Monday, Mar. 12, 1984

Pat Is Back

"He is a friend and adviser, a very talented man, very intelligent, very creative, possibly a genius." The high praise came from Gary Hart. The object of his admiration: Pat Caddell, 33, the former whiz-kid pollster who has become a key figure in the Hart campaign since coming aboard as "an informal adviser" in January.

For Caddell, joining Hart is a homecoming. When Hart was managing George McGovern's campaign in 1972, he asked Caddell, then a precocious Harvard senior majoring in government, to do the candidate's polling.

Caddell went on to become a trusted adviser for Jimmy Carter. Sometimes his advice went badly awry. It was Caddell who urged President Carter to deliver his controversial 1979 "malaise" speech, which suggested that the nation was gripped by despair and self-doubt.
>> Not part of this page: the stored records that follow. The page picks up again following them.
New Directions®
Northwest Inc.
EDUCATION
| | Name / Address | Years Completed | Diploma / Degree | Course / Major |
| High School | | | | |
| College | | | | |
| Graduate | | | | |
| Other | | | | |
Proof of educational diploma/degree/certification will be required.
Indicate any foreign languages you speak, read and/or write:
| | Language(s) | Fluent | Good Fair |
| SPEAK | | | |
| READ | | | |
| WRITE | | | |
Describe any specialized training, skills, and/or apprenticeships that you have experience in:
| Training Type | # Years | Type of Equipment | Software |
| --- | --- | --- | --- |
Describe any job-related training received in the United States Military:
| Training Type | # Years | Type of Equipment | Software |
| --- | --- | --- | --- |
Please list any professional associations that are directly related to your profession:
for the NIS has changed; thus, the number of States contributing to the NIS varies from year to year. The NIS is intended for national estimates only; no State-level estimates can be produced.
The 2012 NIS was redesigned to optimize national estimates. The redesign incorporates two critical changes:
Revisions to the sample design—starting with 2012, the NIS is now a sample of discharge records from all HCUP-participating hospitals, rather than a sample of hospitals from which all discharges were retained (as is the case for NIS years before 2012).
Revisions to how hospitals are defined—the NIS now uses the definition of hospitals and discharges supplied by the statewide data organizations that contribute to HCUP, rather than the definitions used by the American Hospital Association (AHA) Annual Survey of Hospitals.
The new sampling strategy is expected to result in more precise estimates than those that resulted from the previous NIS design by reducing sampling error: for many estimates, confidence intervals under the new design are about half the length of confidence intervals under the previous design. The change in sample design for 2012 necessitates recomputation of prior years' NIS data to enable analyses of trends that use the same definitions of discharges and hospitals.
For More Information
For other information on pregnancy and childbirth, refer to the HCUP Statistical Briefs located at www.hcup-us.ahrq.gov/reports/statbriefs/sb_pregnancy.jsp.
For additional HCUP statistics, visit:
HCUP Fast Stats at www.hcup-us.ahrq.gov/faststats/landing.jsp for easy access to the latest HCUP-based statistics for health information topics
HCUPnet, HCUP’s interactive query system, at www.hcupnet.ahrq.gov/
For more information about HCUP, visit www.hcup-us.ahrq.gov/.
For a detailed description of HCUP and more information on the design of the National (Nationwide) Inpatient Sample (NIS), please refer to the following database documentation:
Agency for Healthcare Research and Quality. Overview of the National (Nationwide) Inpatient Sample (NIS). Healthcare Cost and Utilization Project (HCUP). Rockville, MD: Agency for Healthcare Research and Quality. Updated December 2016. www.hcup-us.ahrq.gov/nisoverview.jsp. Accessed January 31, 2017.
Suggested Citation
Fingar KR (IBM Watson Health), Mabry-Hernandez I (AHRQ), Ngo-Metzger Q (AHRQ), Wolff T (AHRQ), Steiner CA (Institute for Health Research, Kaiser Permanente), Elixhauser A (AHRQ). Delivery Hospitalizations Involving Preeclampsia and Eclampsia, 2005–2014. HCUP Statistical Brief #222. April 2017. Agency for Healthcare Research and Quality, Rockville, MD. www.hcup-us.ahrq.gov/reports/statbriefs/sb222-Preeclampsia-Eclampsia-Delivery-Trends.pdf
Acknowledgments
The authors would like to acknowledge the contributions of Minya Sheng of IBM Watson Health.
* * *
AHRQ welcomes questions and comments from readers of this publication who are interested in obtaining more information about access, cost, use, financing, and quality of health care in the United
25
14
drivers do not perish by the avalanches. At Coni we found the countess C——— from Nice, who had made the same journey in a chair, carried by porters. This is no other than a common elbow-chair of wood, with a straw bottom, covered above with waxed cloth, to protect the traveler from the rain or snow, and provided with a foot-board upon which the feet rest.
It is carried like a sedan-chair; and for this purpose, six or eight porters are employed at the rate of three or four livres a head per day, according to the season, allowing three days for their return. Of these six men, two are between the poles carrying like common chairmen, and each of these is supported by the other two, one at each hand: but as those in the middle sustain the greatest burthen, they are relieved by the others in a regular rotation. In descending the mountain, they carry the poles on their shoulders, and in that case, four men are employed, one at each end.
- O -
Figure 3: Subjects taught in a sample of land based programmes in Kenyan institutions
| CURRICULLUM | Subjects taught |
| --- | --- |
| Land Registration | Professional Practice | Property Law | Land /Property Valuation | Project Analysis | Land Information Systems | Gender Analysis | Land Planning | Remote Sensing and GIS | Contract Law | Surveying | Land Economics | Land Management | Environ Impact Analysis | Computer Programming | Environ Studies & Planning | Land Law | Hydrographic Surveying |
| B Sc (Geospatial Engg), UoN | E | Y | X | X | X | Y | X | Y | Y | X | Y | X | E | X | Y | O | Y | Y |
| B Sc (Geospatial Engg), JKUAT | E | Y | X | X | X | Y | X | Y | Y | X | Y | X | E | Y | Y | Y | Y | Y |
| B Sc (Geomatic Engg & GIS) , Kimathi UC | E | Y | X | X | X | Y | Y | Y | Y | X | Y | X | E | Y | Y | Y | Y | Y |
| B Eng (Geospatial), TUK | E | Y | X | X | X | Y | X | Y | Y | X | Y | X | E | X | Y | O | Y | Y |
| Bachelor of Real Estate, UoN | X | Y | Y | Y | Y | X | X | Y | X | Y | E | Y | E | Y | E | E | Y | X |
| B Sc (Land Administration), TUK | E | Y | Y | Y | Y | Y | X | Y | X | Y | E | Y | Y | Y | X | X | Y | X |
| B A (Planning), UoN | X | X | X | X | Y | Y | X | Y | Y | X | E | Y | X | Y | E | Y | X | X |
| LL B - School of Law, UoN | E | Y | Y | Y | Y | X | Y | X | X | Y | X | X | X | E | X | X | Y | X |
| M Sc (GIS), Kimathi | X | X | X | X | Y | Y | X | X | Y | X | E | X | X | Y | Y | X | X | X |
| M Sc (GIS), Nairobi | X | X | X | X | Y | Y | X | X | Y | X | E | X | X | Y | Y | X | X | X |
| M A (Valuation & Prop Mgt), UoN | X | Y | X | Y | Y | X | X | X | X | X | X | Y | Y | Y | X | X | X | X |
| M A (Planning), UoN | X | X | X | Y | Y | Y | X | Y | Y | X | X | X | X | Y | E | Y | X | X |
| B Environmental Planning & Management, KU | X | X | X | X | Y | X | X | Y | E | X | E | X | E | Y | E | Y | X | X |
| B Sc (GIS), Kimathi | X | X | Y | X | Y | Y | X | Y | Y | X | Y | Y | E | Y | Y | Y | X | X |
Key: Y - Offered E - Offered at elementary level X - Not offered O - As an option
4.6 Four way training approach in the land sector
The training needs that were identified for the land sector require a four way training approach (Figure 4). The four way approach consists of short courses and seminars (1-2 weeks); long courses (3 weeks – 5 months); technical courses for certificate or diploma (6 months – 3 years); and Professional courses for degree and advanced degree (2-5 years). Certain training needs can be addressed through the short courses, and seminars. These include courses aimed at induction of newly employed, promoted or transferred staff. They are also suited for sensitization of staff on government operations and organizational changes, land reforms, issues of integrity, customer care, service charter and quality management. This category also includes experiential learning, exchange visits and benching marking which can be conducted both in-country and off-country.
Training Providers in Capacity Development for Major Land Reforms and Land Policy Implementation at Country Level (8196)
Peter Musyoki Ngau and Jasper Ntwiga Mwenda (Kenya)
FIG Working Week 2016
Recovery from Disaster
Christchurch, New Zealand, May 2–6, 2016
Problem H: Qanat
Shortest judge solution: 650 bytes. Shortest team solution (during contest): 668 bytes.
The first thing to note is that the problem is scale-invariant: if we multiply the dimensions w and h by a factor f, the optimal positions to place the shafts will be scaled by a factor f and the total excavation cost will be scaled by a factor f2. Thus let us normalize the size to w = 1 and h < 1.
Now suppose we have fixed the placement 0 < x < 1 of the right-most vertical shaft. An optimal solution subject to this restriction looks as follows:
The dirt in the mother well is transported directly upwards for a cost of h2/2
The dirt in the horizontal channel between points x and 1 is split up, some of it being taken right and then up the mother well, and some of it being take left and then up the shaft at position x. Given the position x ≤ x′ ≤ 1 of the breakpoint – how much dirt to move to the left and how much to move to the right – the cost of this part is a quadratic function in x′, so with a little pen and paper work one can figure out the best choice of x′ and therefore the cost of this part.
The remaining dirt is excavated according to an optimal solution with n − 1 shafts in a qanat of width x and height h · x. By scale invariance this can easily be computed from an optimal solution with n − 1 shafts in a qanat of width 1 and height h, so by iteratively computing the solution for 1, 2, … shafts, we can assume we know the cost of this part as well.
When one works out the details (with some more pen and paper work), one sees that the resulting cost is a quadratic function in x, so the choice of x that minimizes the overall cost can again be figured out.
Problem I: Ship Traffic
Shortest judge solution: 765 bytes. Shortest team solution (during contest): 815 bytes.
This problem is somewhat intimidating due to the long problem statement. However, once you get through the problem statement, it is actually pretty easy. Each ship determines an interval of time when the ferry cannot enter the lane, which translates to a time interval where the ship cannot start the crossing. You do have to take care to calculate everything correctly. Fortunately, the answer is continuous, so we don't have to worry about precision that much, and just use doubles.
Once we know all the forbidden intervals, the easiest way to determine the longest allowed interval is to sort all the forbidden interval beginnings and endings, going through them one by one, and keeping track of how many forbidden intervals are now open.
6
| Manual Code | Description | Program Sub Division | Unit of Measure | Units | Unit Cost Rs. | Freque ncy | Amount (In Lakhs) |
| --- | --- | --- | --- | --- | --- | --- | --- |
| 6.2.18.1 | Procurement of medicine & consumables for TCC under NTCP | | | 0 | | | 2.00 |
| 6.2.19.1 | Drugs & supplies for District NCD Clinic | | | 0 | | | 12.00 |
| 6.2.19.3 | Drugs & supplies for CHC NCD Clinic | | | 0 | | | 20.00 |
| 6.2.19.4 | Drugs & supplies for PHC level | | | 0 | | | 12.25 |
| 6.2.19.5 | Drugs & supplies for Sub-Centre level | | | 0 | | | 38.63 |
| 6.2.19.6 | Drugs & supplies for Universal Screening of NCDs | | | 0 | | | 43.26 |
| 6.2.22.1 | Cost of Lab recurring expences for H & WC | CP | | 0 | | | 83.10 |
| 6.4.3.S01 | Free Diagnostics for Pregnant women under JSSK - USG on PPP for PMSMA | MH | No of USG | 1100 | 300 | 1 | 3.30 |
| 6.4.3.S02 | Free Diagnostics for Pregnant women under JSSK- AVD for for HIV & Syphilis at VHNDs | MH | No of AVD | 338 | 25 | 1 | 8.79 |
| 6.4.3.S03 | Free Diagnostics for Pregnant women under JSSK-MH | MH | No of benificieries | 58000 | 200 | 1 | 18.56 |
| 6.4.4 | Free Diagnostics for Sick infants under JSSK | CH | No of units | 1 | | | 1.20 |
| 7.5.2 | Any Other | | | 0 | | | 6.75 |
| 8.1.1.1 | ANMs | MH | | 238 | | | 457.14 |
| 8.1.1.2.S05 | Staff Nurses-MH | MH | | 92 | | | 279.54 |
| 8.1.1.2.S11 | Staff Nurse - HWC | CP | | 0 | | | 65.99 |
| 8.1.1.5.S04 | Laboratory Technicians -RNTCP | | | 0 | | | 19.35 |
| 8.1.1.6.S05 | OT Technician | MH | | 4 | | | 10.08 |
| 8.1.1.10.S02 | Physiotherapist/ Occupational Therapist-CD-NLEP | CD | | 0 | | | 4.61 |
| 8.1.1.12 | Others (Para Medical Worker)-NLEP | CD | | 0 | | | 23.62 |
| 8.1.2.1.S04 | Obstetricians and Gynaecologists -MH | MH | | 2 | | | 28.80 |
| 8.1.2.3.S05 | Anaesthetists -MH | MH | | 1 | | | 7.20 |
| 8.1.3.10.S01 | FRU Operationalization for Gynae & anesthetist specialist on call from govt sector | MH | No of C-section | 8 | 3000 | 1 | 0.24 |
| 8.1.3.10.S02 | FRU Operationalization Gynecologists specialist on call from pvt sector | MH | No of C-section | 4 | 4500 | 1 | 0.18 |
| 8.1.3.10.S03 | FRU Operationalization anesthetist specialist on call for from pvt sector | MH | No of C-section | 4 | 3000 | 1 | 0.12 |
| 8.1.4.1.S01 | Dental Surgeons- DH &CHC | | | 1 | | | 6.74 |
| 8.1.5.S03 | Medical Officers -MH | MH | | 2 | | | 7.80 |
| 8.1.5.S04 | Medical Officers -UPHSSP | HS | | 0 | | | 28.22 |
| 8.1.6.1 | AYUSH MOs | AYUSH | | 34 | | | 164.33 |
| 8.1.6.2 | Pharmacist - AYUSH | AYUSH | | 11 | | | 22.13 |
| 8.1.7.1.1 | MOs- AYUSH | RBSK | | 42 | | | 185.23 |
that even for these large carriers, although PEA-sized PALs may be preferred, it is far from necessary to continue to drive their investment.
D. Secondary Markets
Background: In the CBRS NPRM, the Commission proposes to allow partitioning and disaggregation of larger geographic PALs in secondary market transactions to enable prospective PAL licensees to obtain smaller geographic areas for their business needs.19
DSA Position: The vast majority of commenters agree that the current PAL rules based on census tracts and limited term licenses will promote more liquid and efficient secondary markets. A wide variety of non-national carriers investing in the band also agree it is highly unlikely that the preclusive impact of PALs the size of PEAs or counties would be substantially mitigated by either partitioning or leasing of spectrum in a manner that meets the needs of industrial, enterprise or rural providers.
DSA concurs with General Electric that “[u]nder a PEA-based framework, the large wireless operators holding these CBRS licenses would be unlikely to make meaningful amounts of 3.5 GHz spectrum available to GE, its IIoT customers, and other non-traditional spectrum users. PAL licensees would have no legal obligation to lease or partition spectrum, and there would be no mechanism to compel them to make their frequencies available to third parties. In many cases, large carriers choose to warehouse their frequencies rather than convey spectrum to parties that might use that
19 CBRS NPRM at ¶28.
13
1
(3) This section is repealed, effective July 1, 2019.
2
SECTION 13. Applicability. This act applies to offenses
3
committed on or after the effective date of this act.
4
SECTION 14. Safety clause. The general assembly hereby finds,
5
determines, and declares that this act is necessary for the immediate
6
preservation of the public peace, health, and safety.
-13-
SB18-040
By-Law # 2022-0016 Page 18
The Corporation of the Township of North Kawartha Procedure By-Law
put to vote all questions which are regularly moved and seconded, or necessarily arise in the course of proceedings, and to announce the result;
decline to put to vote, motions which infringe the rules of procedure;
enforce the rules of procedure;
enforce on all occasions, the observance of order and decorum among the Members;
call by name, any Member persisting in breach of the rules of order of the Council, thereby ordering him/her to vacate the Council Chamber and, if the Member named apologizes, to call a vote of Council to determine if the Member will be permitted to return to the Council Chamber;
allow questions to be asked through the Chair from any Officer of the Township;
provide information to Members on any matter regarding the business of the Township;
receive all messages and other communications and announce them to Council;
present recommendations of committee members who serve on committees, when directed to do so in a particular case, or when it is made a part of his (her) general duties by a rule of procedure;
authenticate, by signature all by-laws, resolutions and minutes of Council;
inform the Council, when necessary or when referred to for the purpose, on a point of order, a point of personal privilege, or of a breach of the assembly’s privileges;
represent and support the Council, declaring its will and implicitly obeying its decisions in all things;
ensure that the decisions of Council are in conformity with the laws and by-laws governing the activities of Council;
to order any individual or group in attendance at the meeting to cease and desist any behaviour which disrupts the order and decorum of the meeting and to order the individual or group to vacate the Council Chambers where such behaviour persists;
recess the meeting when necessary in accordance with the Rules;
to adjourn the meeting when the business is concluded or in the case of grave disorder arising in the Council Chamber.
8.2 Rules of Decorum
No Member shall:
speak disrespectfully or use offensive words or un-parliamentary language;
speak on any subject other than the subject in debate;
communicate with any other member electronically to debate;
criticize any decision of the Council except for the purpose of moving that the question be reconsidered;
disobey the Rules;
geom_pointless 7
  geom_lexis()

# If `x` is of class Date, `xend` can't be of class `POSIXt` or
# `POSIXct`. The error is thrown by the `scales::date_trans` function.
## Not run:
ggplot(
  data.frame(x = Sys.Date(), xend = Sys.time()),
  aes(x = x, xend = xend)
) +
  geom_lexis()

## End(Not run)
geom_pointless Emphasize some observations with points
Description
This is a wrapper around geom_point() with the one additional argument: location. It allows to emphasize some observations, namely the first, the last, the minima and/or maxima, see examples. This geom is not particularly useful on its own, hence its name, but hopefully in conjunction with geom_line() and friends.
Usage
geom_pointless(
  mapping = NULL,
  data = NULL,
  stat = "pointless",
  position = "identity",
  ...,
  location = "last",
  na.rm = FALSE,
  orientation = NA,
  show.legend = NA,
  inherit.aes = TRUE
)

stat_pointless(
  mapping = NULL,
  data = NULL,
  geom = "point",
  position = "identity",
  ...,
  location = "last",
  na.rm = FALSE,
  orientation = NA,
Vice President Mondale had vociferously objected to the speech, arguing that it was both wrongheaded and politically unwise. Confident that voters responded well to negative campaigns, Caddell in 1980 urged Carter to keep attacking Ronald Reagan as a racist and warmonger. The strategy backfired.

Strong-willed and often abrasive, Caddell last year shopped around for a candidate to run in the Democratic primaries. He sounded out Senators Dale Bumpers of Arkansas, Christopher Dodd of Connecticut and Joseph Biden of Delaware, but none were willing.

Last November he devised a poll that asked Iowa voters to choose between "hypothetical" candidates. One was dedicated to traditional politics and special interests; the other, young and imaginative, stressed new ideas and called for a new generation of leadership. Caddell professed surprise at how many people chose the Hart-like candidate in his loaded formulation. Again, Mondale and his aides were outraged.

Caddell also circulated a 150-page memo among leading Democrats, arguing that the party could beat Reagan by stressing the new-generation themes that are the core of the Hart campaign.

Hart was leery at first about Caddell, since the aggressive pollster tends to dominate a campaign. But so far the partnership has been smooth. Arguing that Hart was "too boring and issue-oriented," Caddell persuaded him to give his message a "populist tinge."

Caddell, says one Hart staffer, "helped Gary sharpen the contrast between himself and Mondale." Says Caddell:

"As the campaign got focused, Hart got focused. 'New ideas' is not the issue. New leadership is the issue."